Writer-director Atom Egoyan is by no stretch of the imagination a lazy filmmaker. The auteur behind the intriguing Erotica and the superb The Sweet Hereafter is a hard worker, and he requires the same amount of patience and understanding from discerning audiences willing to untangle the tales snaking through his elliptical works. Initially, Adoration seems as if it will honor the trust between moviemaker and moviewatcher, as the film moves backward and forward in time -- and side to side in what's real and what's fabricated.

In a Canadian city, a French high school teacher named Sabine (Arsinee Khanjian, Egoyan's wife) reads a story about a foiled terrorist attack to her class, and one of her students, Simon (Devon Bostick), writes an essay in which he imagines his deceased parents, the Middle Eastern Sami (Noam Jenkins) and the Canadian Rachel (Rachel Blanchard), to be the terrorist and his unsuspecting wife. Sabine encourages Simon to pretend the story is real, partly as an exercise in gauging people's reactions (teens, parents and survivors all share their opinions via the Internet), and partly for personal reasons that don't become clear until late in the movie. Meanwhile, Simon continues to struggle with the possibility that, although his dad wasn't a terrorist, he might have deliberately killed both himself and Rachel. Tom (Scott Speedman), Simon's uncle and legal guardian, remains silent on the subject, tortured by his own demons.

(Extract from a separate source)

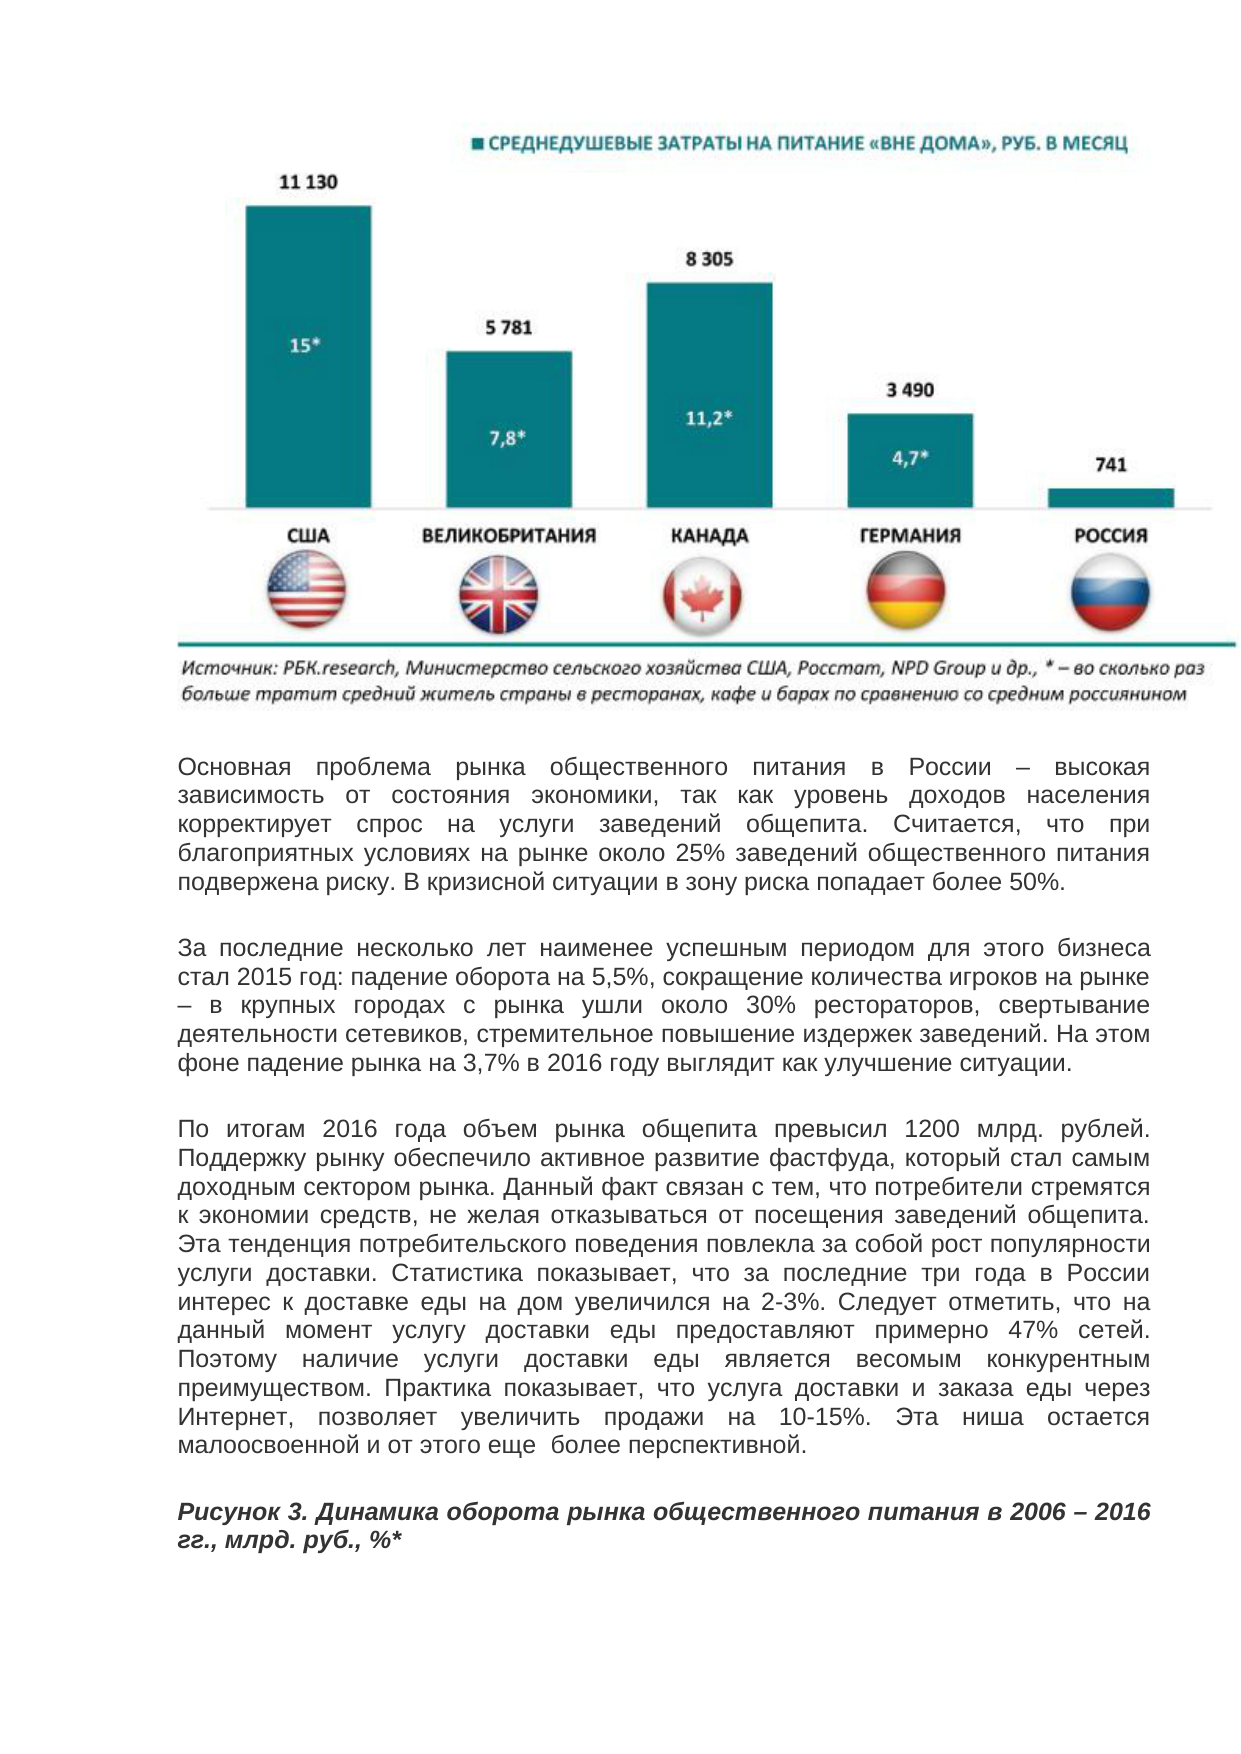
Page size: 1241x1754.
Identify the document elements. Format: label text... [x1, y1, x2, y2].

Adoration is a serious, sober work that touches on such hot-button issues as xenophobia, the role of the Internet in decimating information (real or false), the cycle of hatred passed down through generations, and the post-9/11 climate of fear that still grips this world. But perhaps because he is tackling so much, Egoyan relies on cringe-inducing coincidences and cheap theatrics to occasionally carry him over the humps. This is especially noticeable in the character of Sabine, whose presence becomes more pronounced -- and more ludicrous -- as the movie proceeds. Adoration may be driven by Egoyan's usual weighty concerns, but too often it operates on cruise control.